Every line with the string "voltage" in it belongs in your answer, so copy them all from the data.
BEGIN
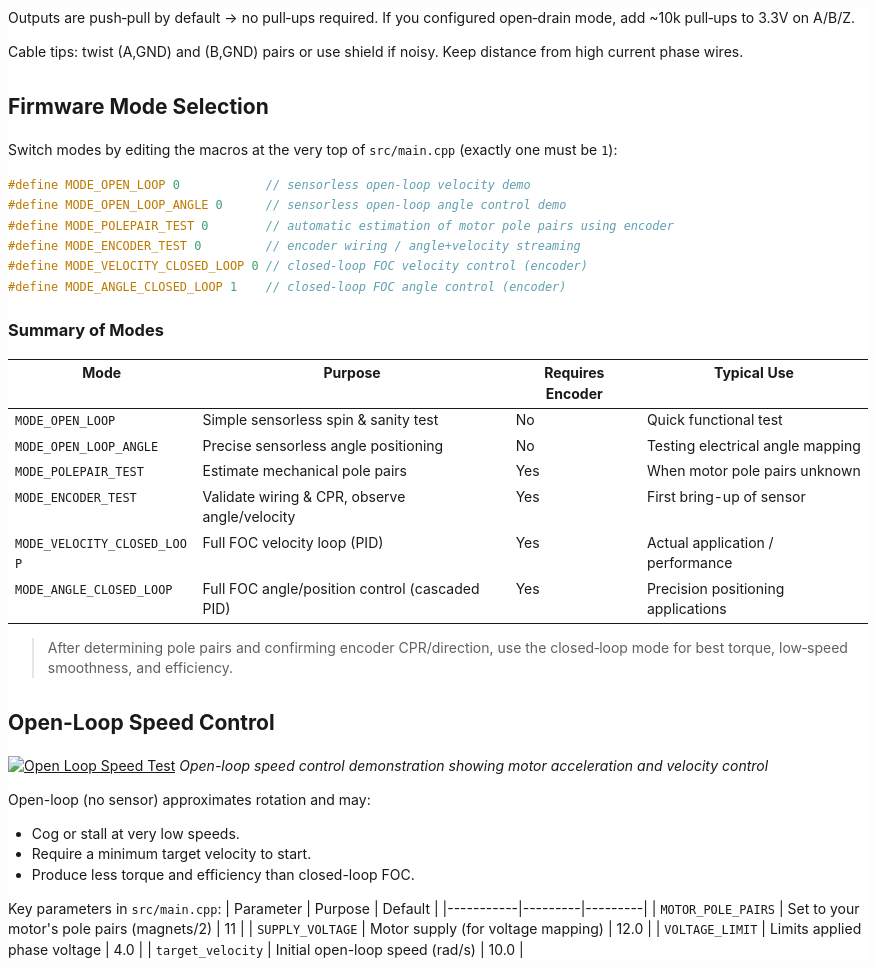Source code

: Outputs are push‑pull by default → no pull‑ups required. If you configured open‑drain mode, add ~10k pull‑ups to 3.3V on A/B/Z.

Cable tips: twist (A,GND) and (B,GND) pairs or use shield if noisy. Keep distance from high current phase wires.

## Firmware Mode Selection

Switch modes by editing the macros at the very top of `src/main.cpp` (exactly one must be `1`):

```c
#define MODE_OPEN_LOOP 0            // sensorless open-loop velocity demo
#define MODE_OPEN_LOOP_ANGLE 0      // sensorless open-loop angle control demo
#define MODE_POLEPAIR_TEST 0        // automatic estimation of motor pole pairs using encoder
#define MODE_ENCODER_TEST 0         // encoder wiring / angle+velocity streaming
#define MODE_VELOCITY_CLOSED_LOOP 0 // closed-loop FOC velocity control (encoder)
#define MODE_ANGLE_CLOSED_LOOP 1    // closed-loop FOC angle control (encoder)
```

### Summary of Modes
| Mode | Purpose | Requires Encoder | Typical Use |
|------|---------|------------------|-------------|
| `MODE_OPEN_LOOP` | Simple sensorless spin & sanity test | No | Quick functional test |
| `MODE_OPEN_LOOP_ANGLE` | Precise sensorless angle positioning | No | Testing electrical angle mapping |
| `MODE_POLEPAIR_TEST` | Estimate mechanical pole pairs | Yes | When motor pole pairs unknown |
| `MODE_ENCODER_TEST` | Validate wiring & CPR, observe angle/velocity | Yes | First bring-up of sensor |
| `MODE_VELOCITY_CLOSED_LOOP` | Full FOC velocity loop (PID) | Yes | Actual application / performance |
| `MODE_ANGLE_CLOSED_LOOP` | Full FOC angle/position control (cascaded PID) | Yes | Precision positioning applications |

> After determining pole pairs and confirming encoder CPR/direction, use the closed‑loop mode for best torque, low‑speed smoothness, and efficiency.

## Open-Loop Speed Control

[![Open Loop Speed Test](https://img.youtube.com/vi/ZVeU-i5agMQ/0.jpg)](https://youtu.be/ZVeU-i5agMQ)
*Open-loop speed control demonstration showing motor acceleration and velocity control*

Open-loop (no sensor) approximates rotation and may:
- Cog or stall at very low speeds.
- Require a minimum target velocity to start.
- Produce less torque and efficiency than closed-loop FOC.

Key parameters in `src/main.cpp`:
| Parameter | Purpose | Default |
|-----------|---------|---------|
| `MOTOR_POLE_PAIRS` | Set to your motor's pole pairs (magnets/2) | 11 |
| `SUPPLY_VOLTAGE` | Motor supply (for voltage mapping) | 12.0 |
| `VOLTAGE_LIMIT` | Limits applied phase voltage | 4.0 |
| `target_velocity` | Initial open-loop speed (rad/s) | 10.0 |
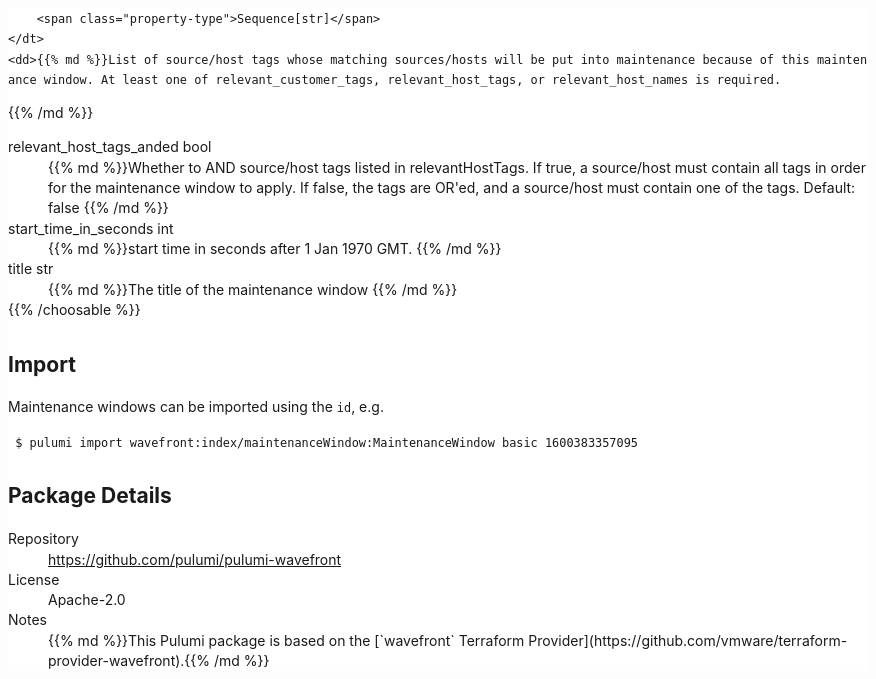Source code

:         <span class="property-type">Sequence[str]</span>
    </dt>
    <dd>{{% md %}}List of source/host tags whose matching sources/hosts will be put into maintenance because of this maintenance window. At least one of relevant_customer_tags, relevant_host_tags, or relevant_host_names is required.
{{% /md %}}</dd><dt class="property-optional"
            title="Optional">
        <span id="state_relevant_host_tags_anded_python">
<a href="#state_relevant_host_tags_anded_python" style="color: inherit; text-decoration: inherit;">relevant_<wbr>host_<wbr>tags_<wbr>anded</a>
</span>
        <span class="property-indicator"></span>
        <span class="property-type">bool</span>
    </dt>
    <dd>{{% md %}}Whether to AND source/host tags listed in relevantHostTags. If true, a source/host must contain all tags in order for the maintenance window to apply. If false, the tags are OR'ed, and a source/host must contain one of the tags. Default: false
{{% /md %}}</dd><dt class="property-optional"
            title="Optional">
        <span id="state_start_time_in_seconds_python">
<a href="#state_start_time_in_seconds_python" style="color: inherit; text-decoration: inherit;">start_<wbr>time_<wbr>in_<wbr>seconds</a>
</span>
        <span class="property-indicator"></span>
        <span class="property-type">int</span>
    </dt>
    <dd>{{% md %}}start time in seconds after 1 Jan 1970 GMT.
{{% /md %}}</dd><dt class="property-optional"
            title="Optional">
        <span id="state_title_python">
<a href="#state_title_python" style="color: inherit; text-decoration: inherit;">title</a>
</span>
        <span class="property-indicator"></span>
        <span class="property-type">str</span>
    </dt>
    <dd>{{% md %}}The title of the maintenance window
{{% /md %}}</dd></dl>
{{% /choosable %}}





## Import


Maintenance windows can be imported using the `id`, e.g.

```sh
 $ pulumi import wavefront:index/maintenanceWindow:MaintenanceWindow basic 1600383357095
```




<h2 id="package-details">Package Details</h2>
<dl class="package-details">
	<dt>Repository</dt>
	<dd><a href="https://github.com/pulumi/pulumi-wavefront">https://github.com/pulumi/pulumi-wavefront</a></dd>
	<dt>License</dt>
	<dd>Apache-2.0</dd>
	<dt>Notes</dt>
	<dd>{{% md %}}This Pulumi package is based on the [`wavefront` Terraform Provider](https://github.com/vmware/terraform-provider-wavefront).{{% /md %}}</dd>
</dl>

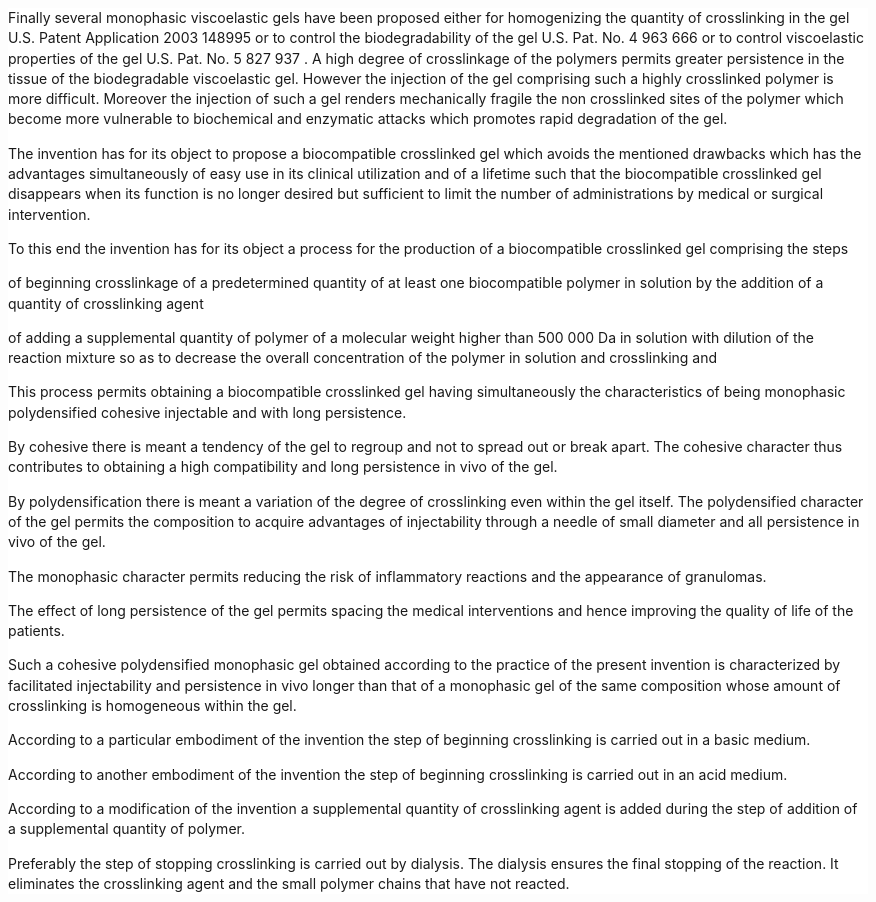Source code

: Finally several monophasic viscoelastic gels have been proposed either for homogenizing the quantity of crosslinking in the gel U.S. Patent Application 2003 148995 or to control the biodegradability of the gel U.S. Pat. No. 4 963 666 or to control viscoelastic properties of the gel U.S. Pat. No. 5 827 937 . A high degree of crosslinkage of the polymers permits greater persistence in the tissue of the biodegradable viscoelastic gel. However the injection of the gel comprising such a highly crosslinked polymer is more difficult. Moreover the injection of such a gel renders mechanically fragile the non crosslinked sites of the polymer which become more vulnerable to biochemical and enzymatic attacks which promotes rapid degradation of the gel.

The invention has for its object to propose a biocompatible crosslinked gel which avoids the mentioned drawbacks which has the advantages simultaneously of easy use in its clinical utilization and of a lifetime such that the biocompatible crosslinked gel disappears when its function is no longer desired but sufficient to limit the number of administrations by medical or surgical intervention.

To this end the invention has for its object a process for the production of a biocompatible crosslinked gel comprising the steps 

of beginning crosslinkage of a predetermined quantity of at least one biocompatible polymer in solution by the addition of a quantity of crosslinking agent 

of adding a supplemental quantity of polymer of a molecular weight higher than 500 000 Da in solution with dilution of the reaction mixture so as to decrease the overall concentration of the polymer in solution and crosslinking and

This process permits obtaining a biocompatible crosslinked gel having simultaneously the characteristics of being monophasic polydensified cohesive injectable and with long persistence.

By cohesive there is meant a tendency of the gel to regroup and not to spread out or break apart. The cohesive character thus contributes to obtaining a high compatibility and long persistence in vivo of the gel.

By polydensification there is meant a variation of the degree of crosslinking even within the gel itself. The polydensified character of the gel permits the composition to acquire advantages of injectability through a needle of small diameter and all persistence in vivo of the gel.

The monophasic character permits reducing the risk of inflammatory reactions and the appearance of granulomas.

The effect of long persistence of the gel permits spacing the medical interventions and hence improving the quality of life of the patients.

Such a cohesive polydensified monophasic gel obtained according to the practice of the present invention is characterized by facilitated injectability and persistence in vivo longer than that of a monophasic gel of the same composition whose amount of crosslinking is homogeneous within the gel.

According to a particular embodiment of the invention the step of beginning crosslinking is carried out in a basic medium.

According to another embodiment of the invention the step of beginning crosslinking is carried out in an acid medium.

According to a modification of the invention a supplemental quantity of crosslinking agent is added during the step of addition of a supplemental quantity of polymer.

Preferably the step of stopping crosslinking is carried out by dialysis. The dialysis ensures the final stopping of the reaction. It eliminates the crosslinking agent and the small polymer chains that have not reacted.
END
*OUTPUT FOR THIS TASK*
| `SUPPLY_VOLTAGE` | Motor supply (for voltage mapping) | 12.0 |
| `VOLTAGE_LIMIT` | Limits applied phase voltage | 4.0 |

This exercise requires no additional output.